Karam Dola, a member of the Assyrian Democratic Organization in Hasakah Province told Radio Free Iraq reporter Manar Abdulrazzaq on February 24 that militants had overran rural villages populated by Assyrian Christians at dawn on February 23.
"In Tel Hormuz there were not many families, but there were more than 13 people, elderly men, women and children who were kidnapped," Dola said.
According to Dola, up to 90 people from the village of Tel Shamiram are also considered missing.
"They were unable to escape when [the IS group] overran the area at dawn," Dola added.
The British-based group Syrian Observatory for Human Rights (SOHR), which monitors the violence in Syria via a network of contacts, also reported that at least 90 Assyrian Christians had been abducted by militants in Tel Shamiram and Tel Hormuz.
Moreover, SOHR said that 14 Islamic State militants had been killed in U.S.-led air strikes east of the town of Tel Hamis in Hasakah.
Dola said that on February 24, 34 villages on the banks of the Khabur River in Hasakah province had been evacuated and residents moved to Hasakah town or to the town of Qamishli.
The Assyrian community in Syria is extremely concerned about the situation, according to Dola, who told Radio Free Iraq that there are about 600 Assyrian families in Hasakah province.
"We in the Assyrian Democratic Organization have sent out a distress call to the international community and to all national forces to immediately intervene and prevent the occurrence of [the] expected massacre," Dola said.

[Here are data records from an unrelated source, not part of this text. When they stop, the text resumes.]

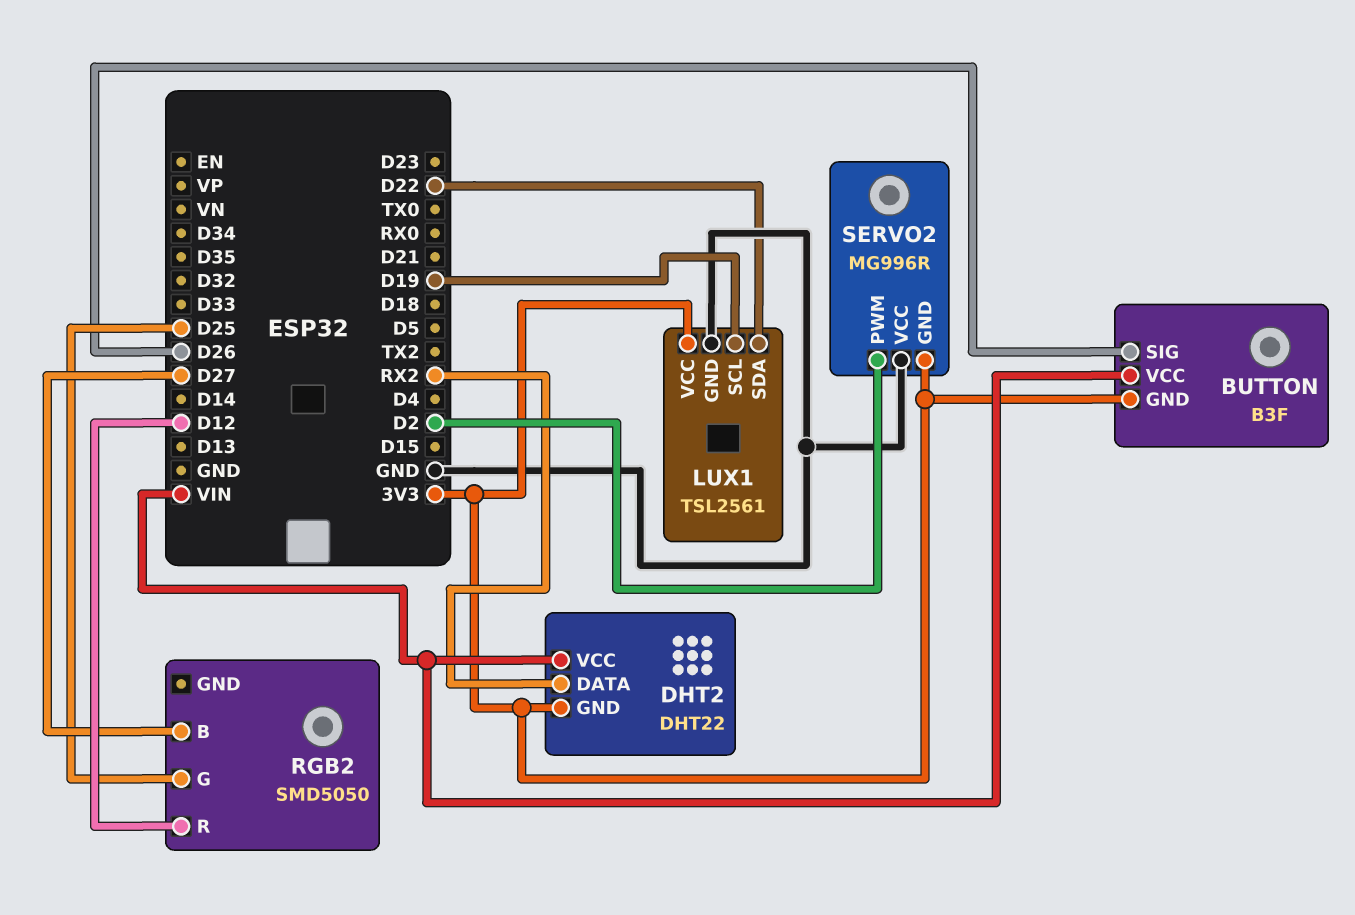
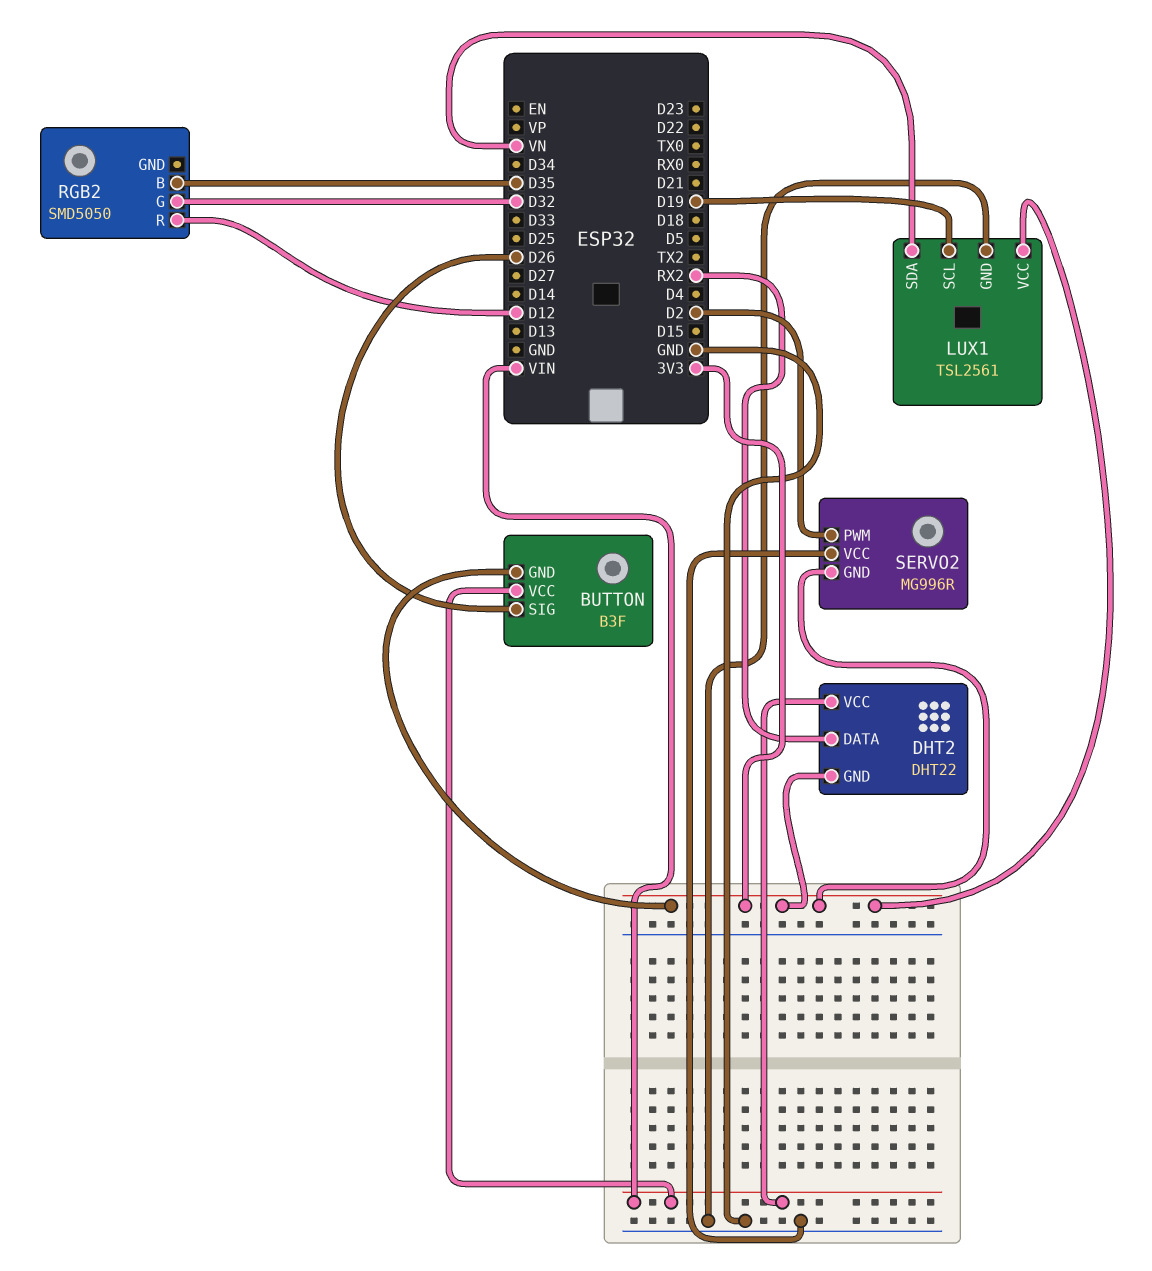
LUX1 pin SDA: D22 -> VN
RGB2 pin B: D27 -> D35
RGB2 pin G: D25 -> D32

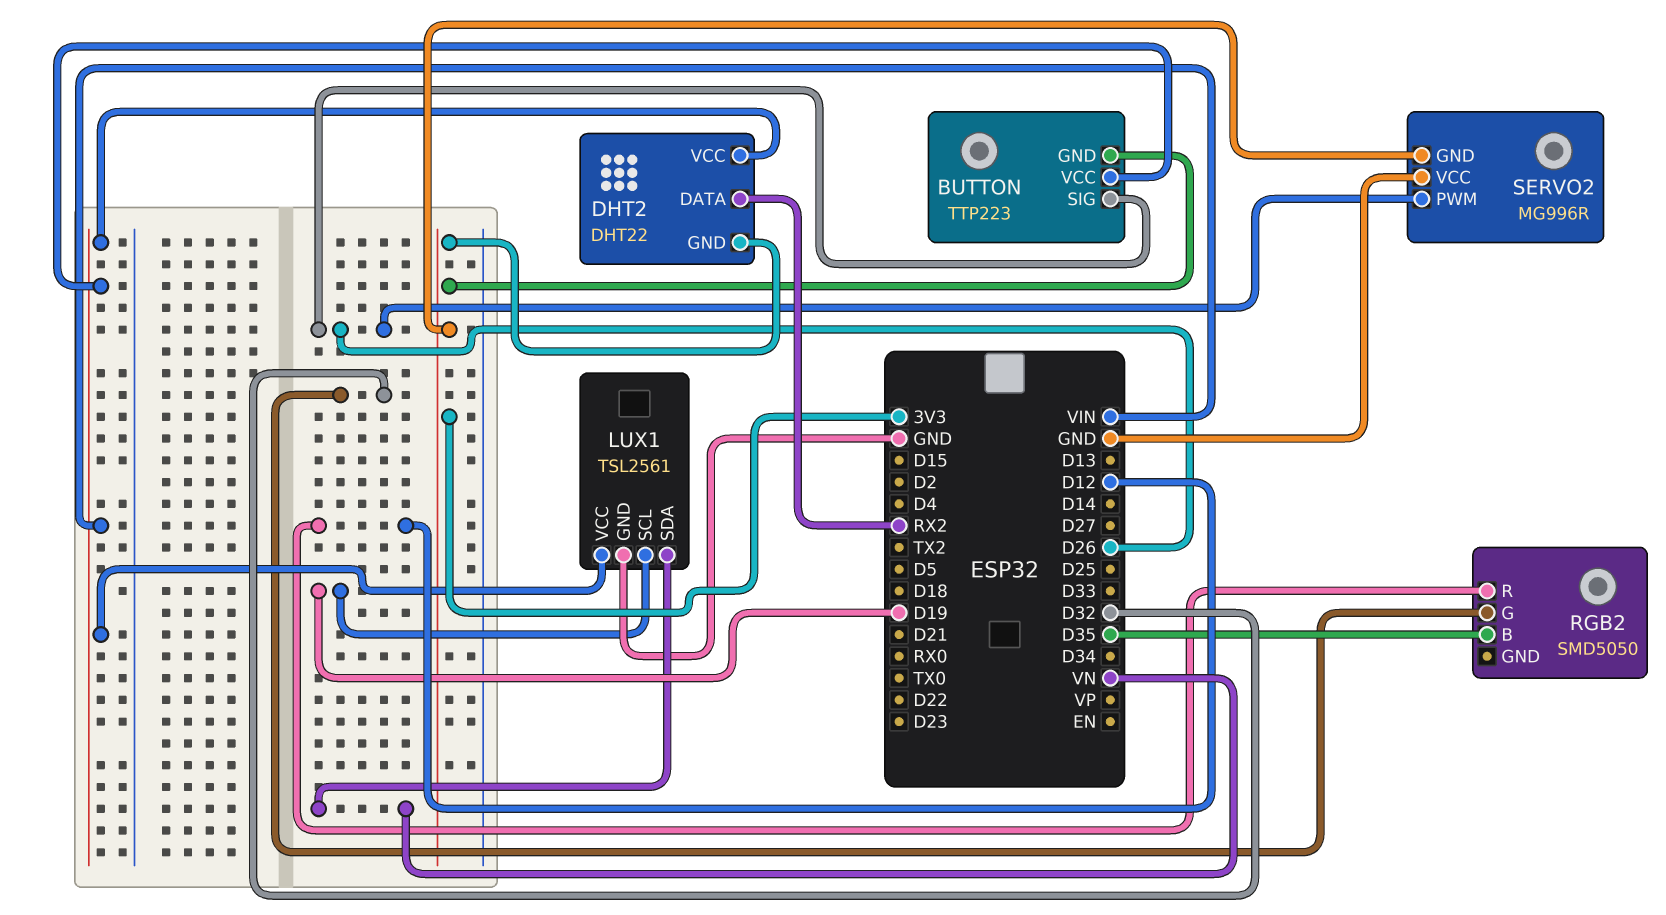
BUTTON: B3F -> TTP223
LUX1 pin VCC: 3V3 -> VIN
SERVO2 pin PWM: D2 -> D26

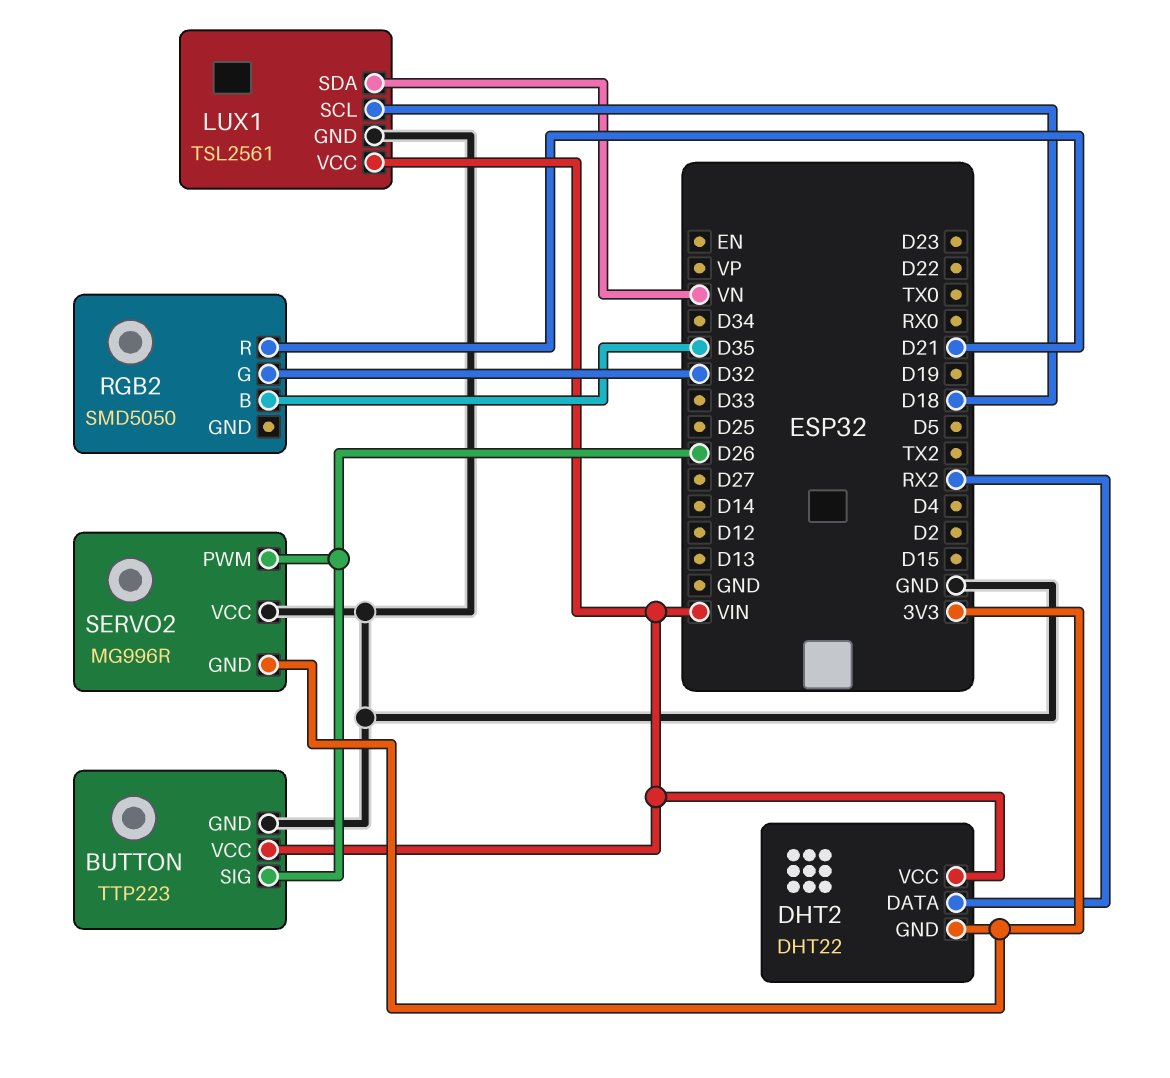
BUTTON pin GND: 3V3 -> GND
LUX1 pin SCL: D19 -> D18
RGB2 pin R: D12 -> D21

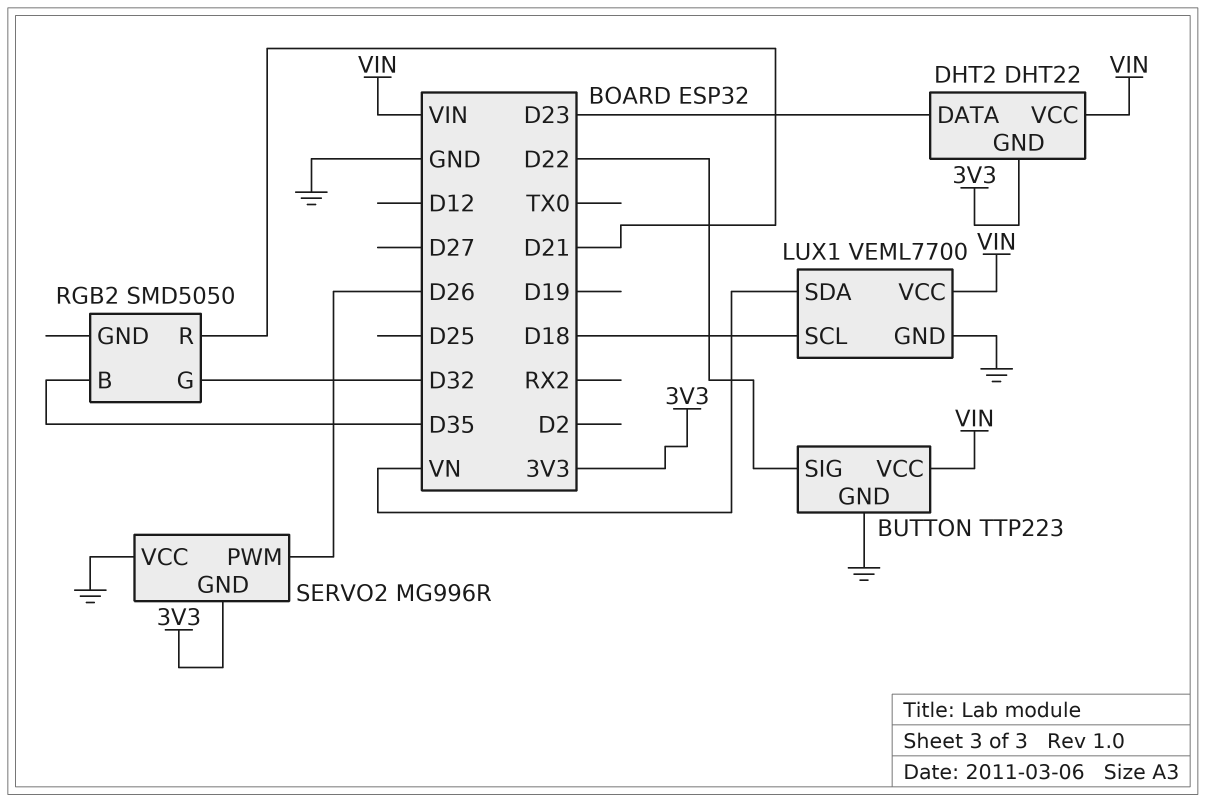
BUTTON pin SIG: D26 -> D22
DHT2 pin DATA: RX2 -> D23
LUX1: TSL2561 -> VEML7700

Dola warned that the Assyrian community in Syria is "at risk of extinction."
According to the pro-opposition Step News Agency, the Islamic State group's military commander in Syria, the ethnic Kist Umar Shishani, is leading the offensive in Hasakah. That news, which is plausible based on previous offensives in northern Syria, has not been independently reported on pro-Islamic State Russian-language social media.